ESTRATTO DELLA PAGINA:
Ecocardiogramma; è la metodica che utilizza gli ultrasuoni per studiare la morfologia e la funzionalità del cuore.
Holter monitor; è un sistema che utilizza un apparecchio, collegato ad elettrodi applicati alla superficie torace del soggetto per 24/48h , che registra l’attività elettrica del cuore per tutto il periodo dell’applicazione evidenziando eventuali alterazioni.
Test da sforzo cardiopolmonare; permette di valutare la capacità di un soggetto di compiere esercizio fisico. Permette la valutazione degli stati morbosi che interessano gli apparati cardiocircolatorio e polmonare, come per l’insufficienza cardiaca. Altri esami più invasivi potranno essere prescritti, su indicazione dello specialista, per eventuali approfondimenti diagnostici.

RIGHE ESTRATTE:
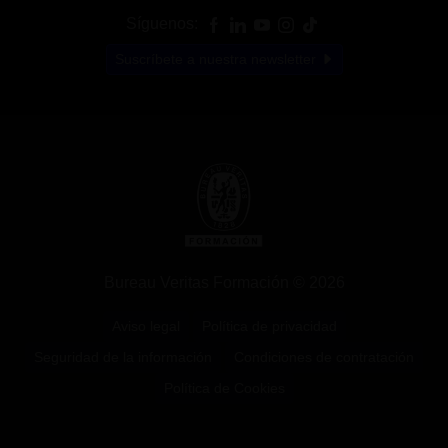
Síguenos:
Suscríbete a nuestra newsletter
Bureau Veritas Formación © 2026
Aviso legal
Política de privacidad
Seguridad de la información
Condiciones de contratación
Política de Cookies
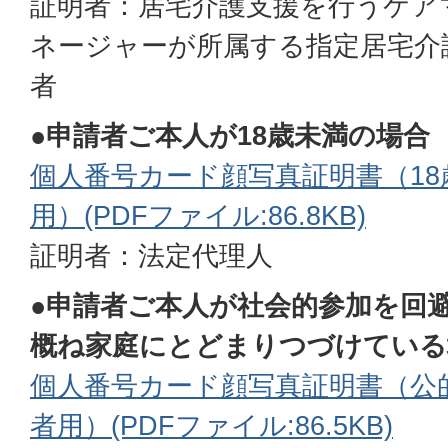
証明者：居宅介護支援を行うケア
ネージャーが所属する指定居宅介
者
●申請者ご本人が18歳未満の場合
個人番号カード顔写真証明書（18
用）(PDFファイル:86.8KB)
証明者：法定代理人
●申請者ご本人が社会的参加を回
概ね家庭にとどまりつづけている
個人番号カード顔写真証明書（公
者用）(PDFファイル:86.5KB)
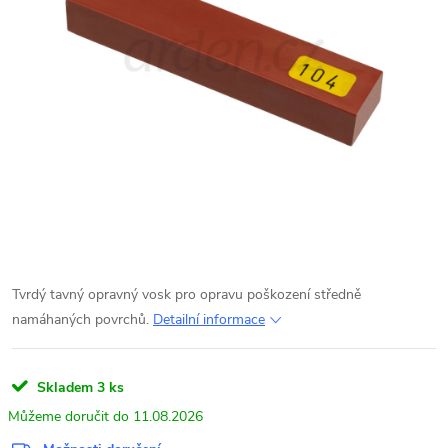
Tvrdý tavný opravný vosk pro opravu poškození středně
namáhaných povrchů.
Detailní informace
Skladem
3 ks
11.08.2026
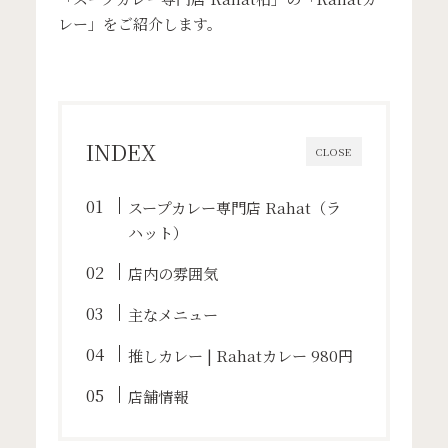
レー」をご紹介します。
INDEX
CLOSE
スープカレー専門店 Rahat（ラ
ハット）
店内の雰囲気
主なメニュー
推しカレー | Rahatカレー 980円
店舗情報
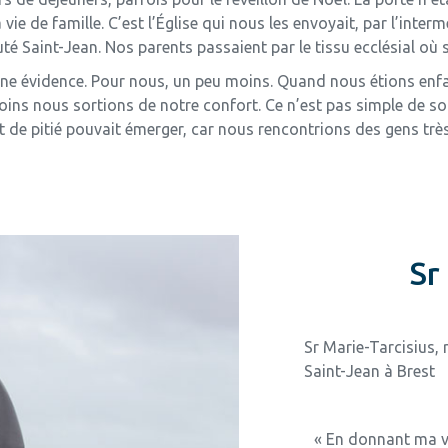
vie de famille. C’est l’Église qui nous les envoyait, par l’int
Saint-Jean. Nos parents passaient par le tissu ecclésial où se 
t une évidence. Pour nous, un peu moins. Quand nous étions enfa
ins nous sortions de notre confort. Ce n’est pas simple de sor
t de pitié pouvait émerger, car nous rencontrions des gens trè
Sr
Sr Marie-Tarcisius,
Saint-Jean à Brest
« En donnant ma vi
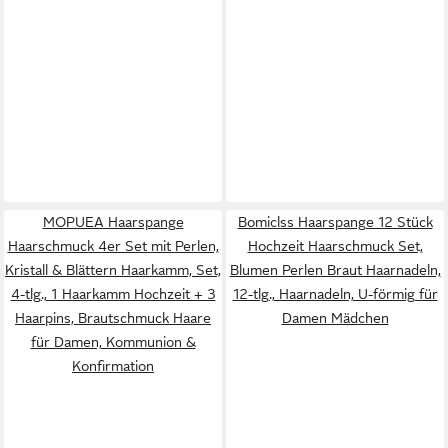
MOPUEA Haarspange
Bomiclss Haarspange 12 Stück
Haarschmuck 4er Set mit Perlen,
Hochzeit Haarschmuck Set,
Kristall & Blättern Haarkamm, Set,
Blumen Perlen Braut Haarnadeln,
4-tlg., 1 Haarkamm Hochzeit + 3
12-tlg., Haarnadeln, U-förmig für
Haarpins, Brautschmuck Haare
Damen Mädchen
für Damen, Kommunion &
Konfirmation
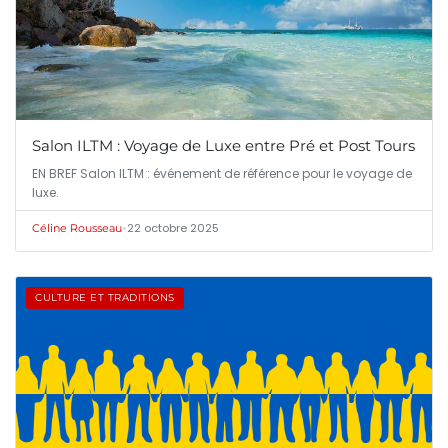
Salon ILTM : Voyage de Luxe entre Pré et Post Tours
EN BREF Salon ILTM : événement de référence pour le voyage de
luxe.
•
22 octobre 2025
Céline Rousseau
CULTURE ET TRADITIONS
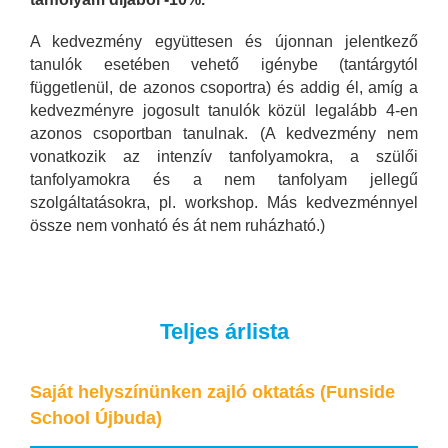
A kedvezmény együttesen és újonnan jelentkező
tanulók esetében vehető igénybe (tantárgytól
függetlenül, de azonos csoportra) és addig él, amíg a
kedvezményre jogosult tanulók közül legalább 4-en
azonos csoportban tanulnak. (A kedvezmény nem
vonatkozik az intenzív tanfolyamokra, a szülői
tanfolyamokra és a nem tanfolyam jellegű
szolgáltatásokra, pl. workshop. Más kedvezménnyel
össze nem vonható és át nem ruházható.)
Teljes árlista
Saját helyszínünken zajló oktatás (Funside
School Újbuda)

ESERCIZI DA SVOLGERE:
1. Nel testo sugli esami del cuore, per quanto tempo restano applicati gli elettrodi dell'Holter?
2. Trascrivi dal testo sugli esami del cuore il brano compreso tra "Ecocardiogramma; è la" e "evidenziando eventuali alterazioni.", estremi inclusi.
Le righe non hanno alcun ruolo in questo lavoro.

ESERCIZI RISOLTI:
1. Per 24/48 ore.

2.
Ecocardiogramma; è la metodica che utilizza gli ultrasuoni per studiare la morfologia e la funzionalità del cuore.
Holter monitor; è un sistema che utilizza un apparecchio, collegato ad elettrodi applicati alla superficie torace del soggetto per 24/48h , che registra l’attività elettrica del cuore per tutto il periodo dell’applicazione evidenziando eventuali alterazioni.